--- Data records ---
____________________

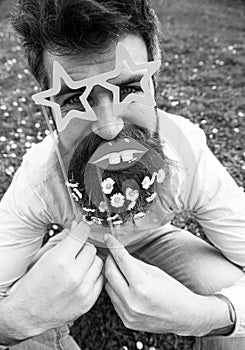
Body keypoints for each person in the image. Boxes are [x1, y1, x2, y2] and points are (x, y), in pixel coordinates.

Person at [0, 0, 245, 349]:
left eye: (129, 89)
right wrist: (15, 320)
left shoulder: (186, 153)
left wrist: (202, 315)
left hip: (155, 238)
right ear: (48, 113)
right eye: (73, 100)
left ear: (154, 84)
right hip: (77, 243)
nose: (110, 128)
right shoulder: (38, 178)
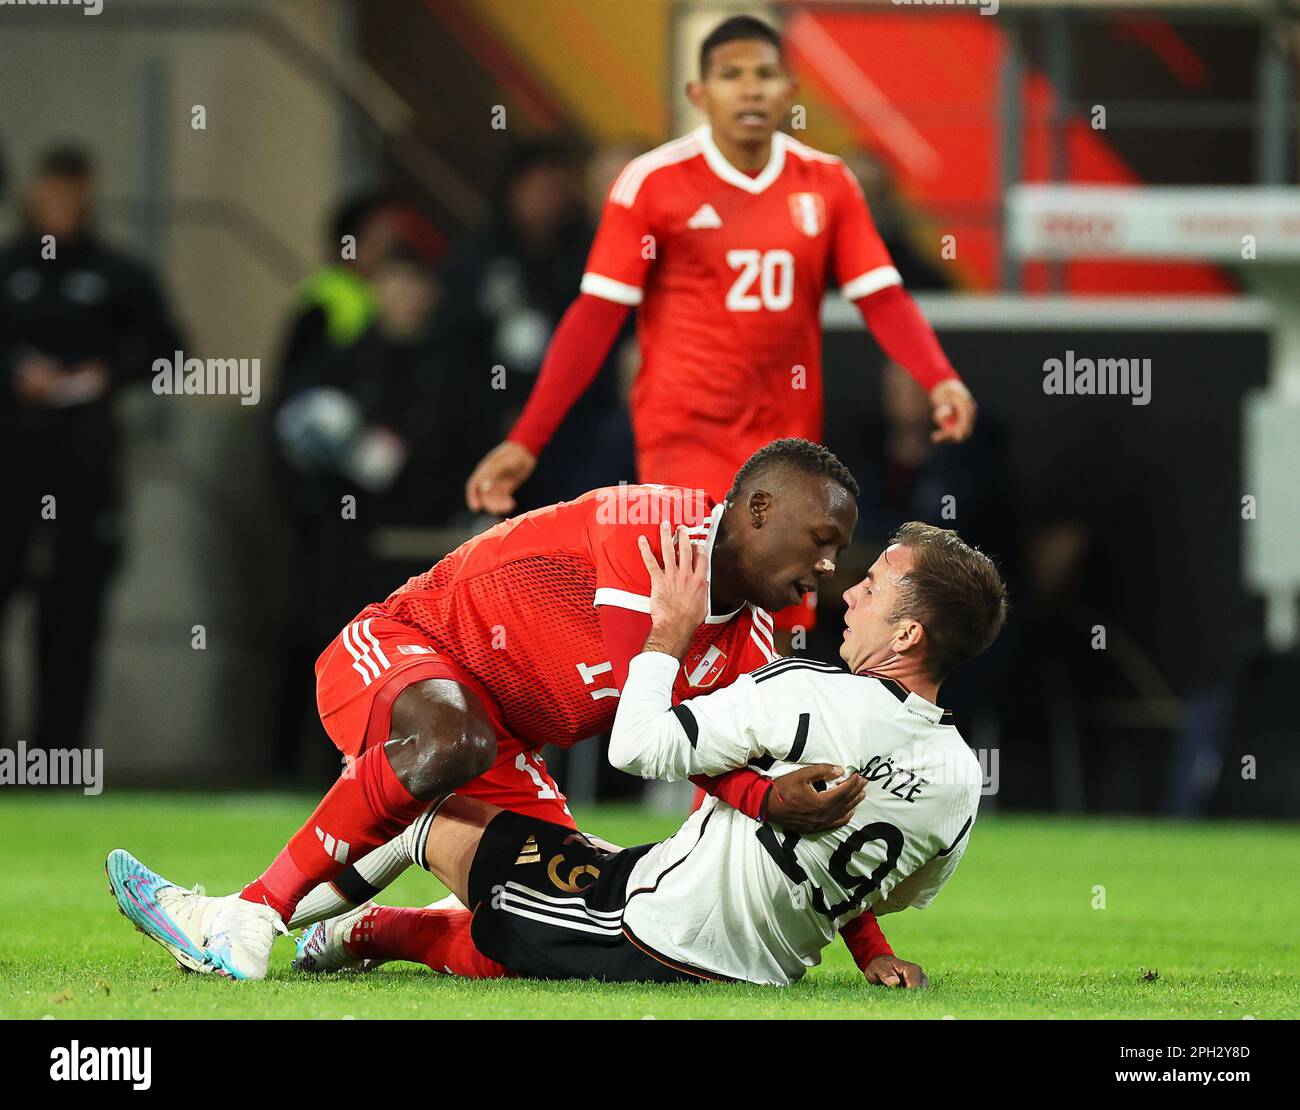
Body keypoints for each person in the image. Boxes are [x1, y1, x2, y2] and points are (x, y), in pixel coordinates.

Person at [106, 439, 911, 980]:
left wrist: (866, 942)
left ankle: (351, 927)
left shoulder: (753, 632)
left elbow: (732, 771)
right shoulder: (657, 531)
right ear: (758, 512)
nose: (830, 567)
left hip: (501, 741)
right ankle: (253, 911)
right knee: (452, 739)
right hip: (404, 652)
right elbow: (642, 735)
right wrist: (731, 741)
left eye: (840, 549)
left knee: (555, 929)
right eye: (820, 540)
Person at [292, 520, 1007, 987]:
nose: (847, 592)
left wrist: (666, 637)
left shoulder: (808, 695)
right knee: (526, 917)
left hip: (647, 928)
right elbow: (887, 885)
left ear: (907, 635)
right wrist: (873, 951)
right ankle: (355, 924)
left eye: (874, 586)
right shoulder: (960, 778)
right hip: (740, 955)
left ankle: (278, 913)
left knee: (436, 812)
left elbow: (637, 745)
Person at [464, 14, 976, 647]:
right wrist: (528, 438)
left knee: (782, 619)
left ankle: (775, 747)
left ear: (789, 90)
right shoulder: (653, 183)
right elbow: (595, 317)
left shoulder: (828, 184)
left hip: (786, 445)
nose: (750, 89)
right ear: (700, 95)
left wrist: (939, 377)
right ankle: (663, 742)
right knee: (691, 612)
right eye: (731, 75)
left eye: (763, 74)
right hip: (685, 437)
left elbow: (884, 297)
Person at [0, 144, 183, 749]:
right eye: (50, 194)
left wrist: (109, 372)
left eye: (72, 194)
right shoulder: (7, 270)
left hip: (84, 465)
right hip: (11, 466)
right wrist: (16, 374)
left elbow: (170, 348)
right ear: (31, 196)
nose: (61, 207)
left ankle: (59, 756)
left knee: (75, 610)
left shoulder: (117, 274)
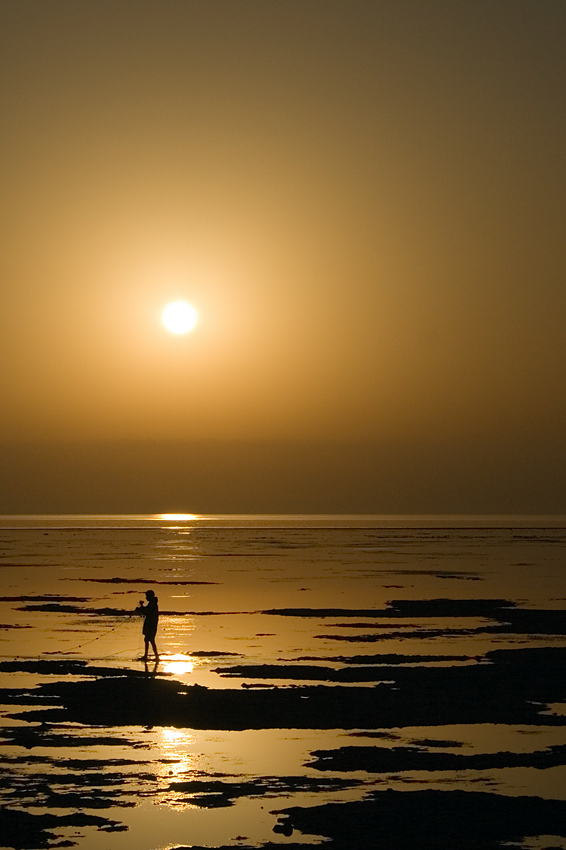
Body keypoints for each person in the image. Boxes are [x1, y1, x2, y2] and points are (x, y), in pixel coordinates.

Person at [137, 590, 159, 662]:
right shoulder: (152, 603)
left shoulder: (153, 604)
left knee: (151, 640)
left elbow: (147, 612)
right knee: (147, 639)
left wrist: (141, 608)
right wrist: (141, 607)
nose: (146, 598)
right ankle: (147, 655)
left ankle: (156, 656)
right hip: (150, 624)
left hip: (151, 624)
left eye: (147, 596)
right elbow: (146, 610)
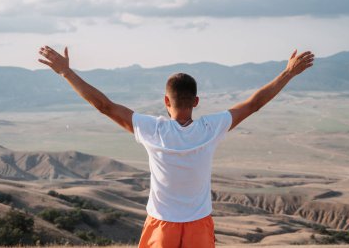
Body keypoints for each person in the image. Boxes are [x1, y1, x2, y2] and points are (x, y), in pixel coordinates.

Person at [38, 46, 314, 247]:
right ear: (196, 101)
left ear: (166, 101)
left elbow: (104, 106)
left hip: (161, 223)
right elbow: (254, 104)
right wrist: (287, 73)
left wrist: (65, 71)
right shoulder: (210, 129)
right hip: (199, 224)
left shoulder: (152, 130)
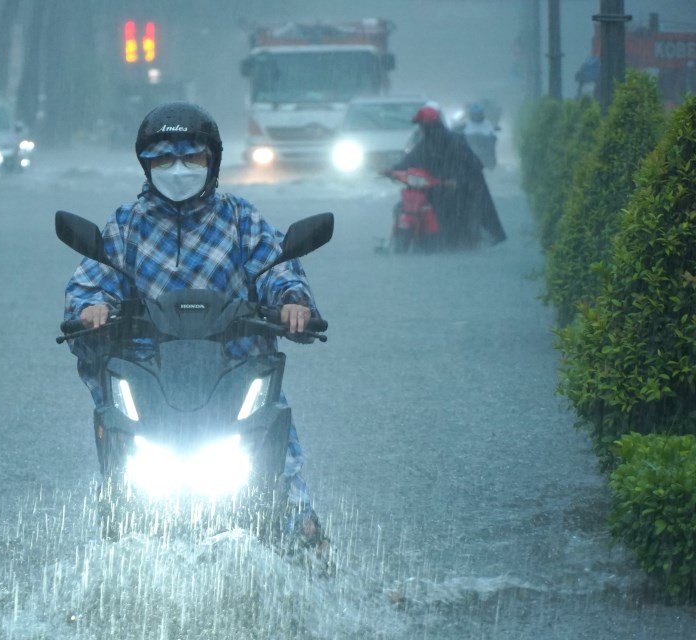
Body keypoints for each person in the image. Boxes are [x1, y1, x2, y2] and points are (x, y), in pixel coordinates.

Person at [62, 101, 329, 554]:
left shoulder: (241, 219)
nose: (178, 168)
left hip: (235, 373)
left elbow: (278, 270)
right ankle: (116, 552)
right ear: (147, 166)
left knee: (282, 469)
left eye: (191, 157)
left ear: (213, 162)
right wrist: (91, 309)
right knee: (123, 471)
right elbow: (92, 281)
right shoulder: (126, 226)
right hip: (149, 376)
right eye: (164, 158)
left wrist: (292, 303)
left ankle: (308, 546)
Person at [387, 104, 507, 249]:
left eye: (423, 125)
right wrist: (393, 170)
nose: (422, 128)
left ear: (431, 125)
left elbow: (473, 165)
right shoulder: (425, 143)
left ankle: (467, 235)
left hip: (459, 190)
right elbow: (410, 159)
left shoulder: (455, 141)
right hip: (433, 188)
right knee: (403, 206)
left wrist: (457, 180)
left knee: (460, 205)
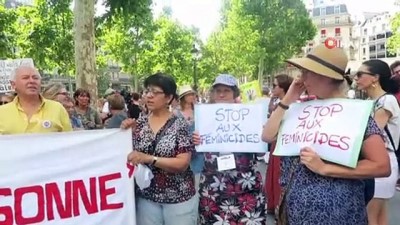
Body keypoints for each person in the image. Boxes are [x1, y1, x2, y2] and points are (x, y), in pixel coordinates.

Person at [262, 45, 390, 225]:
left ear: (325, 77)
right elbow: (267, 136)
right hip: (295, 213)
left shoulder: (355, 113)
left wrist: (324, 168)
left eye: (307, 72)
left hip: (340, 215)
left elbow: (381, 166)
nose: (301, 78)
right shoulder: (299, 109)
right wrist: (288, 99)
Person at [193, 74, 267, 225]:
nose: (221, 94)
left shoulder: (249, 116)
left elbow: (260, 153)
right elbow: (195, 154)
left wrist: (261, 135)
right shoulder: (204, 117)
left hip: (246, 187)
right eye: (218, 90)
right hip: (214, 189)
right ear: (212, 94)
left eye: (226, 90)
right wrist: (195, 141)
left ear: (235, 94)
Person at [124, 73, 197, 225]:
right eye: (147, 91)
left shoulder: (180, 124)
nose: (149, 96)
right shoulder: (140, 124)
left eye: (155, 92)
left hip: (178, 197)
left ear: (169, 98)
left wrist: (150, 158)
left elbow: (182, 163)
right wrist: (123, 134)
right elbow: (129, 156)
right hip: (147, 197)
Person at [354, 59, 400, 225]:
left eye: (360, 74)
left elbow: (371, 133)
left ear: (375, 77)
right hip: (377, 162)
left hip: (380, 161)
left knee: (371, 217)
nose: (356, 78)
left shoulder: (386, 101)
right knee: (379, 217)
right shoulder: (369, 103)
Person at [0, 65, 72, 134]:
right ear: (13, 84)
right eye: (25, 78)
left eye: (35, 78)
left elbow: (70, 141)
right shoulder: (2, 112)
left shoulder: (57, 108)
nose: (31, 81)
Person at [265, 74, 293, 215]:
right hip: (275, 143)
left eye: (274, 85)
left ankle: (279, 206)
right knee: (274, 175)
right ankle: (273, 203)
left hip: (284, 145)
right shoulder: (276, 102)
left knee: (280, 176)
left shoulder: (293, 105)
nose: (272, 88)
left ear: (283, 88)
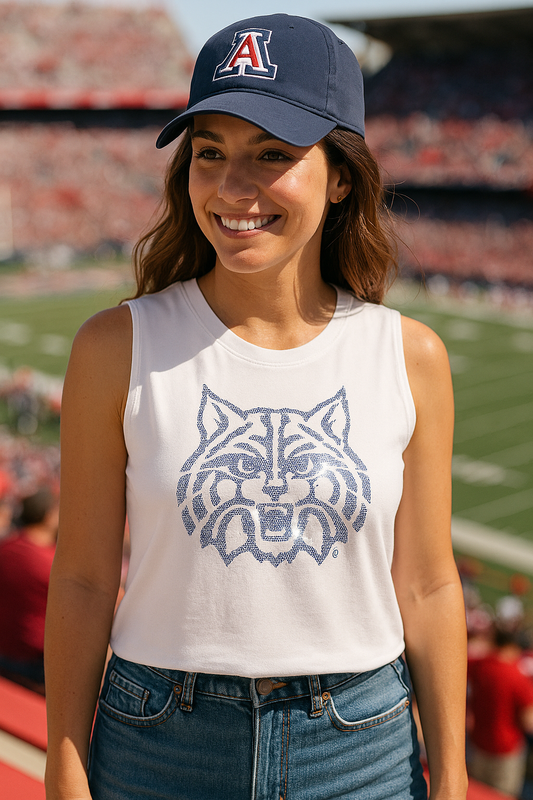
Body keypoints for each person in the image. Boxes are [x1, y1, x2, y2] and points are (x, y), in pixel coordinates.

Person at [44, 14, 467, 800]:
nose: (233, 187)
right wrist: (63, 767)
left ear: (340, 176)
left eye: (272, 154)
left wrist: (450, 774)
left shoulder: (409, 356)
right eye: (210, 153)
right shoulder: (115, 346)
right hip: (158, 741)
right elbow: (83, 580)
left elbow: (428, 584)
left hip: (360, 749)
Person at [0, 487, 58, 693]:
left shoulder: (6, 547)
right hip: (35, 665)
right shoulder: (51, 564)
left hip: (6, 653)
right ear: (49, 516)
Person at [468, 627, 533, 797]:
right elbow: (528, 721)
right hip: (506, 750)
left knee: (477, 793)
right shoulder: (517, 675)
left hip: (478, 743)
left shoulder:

____________________

--- What you will do ---
What do the entries above read from the line containing "nose: (272, 88)" through the line containing "left hip: (6, 653)"? Output those lines exactly, both ends included, with the pictures left out.

--- Answer box ---
nose: (272, 88)
left ear: (283, 88)
Body keypoints for each person in the image. Boxes are [x1, y1, x2, y2] and points are (x, y), in pixel coordinates.

Person at [44, 14, 467, 800]:
nose: (233, 187)
right wrist: (63, 767)
left ear: (340, 176)
left eye: (272, 154)
left wrist: (450, 774)
left shoulder: (409, 356)
right eye: (210, 153)
right shoulder: (115, 346)
right hip: (158, 741)
right elbow: (83, 580)
left elbow: (428, 584)
left hip: (360, 749)
Person at [0, 487, 58, 693]:
left shoulder: (6, 547)
right hip: (35, 665)
right shoulder: (51, 564)
left hip: (6, 653)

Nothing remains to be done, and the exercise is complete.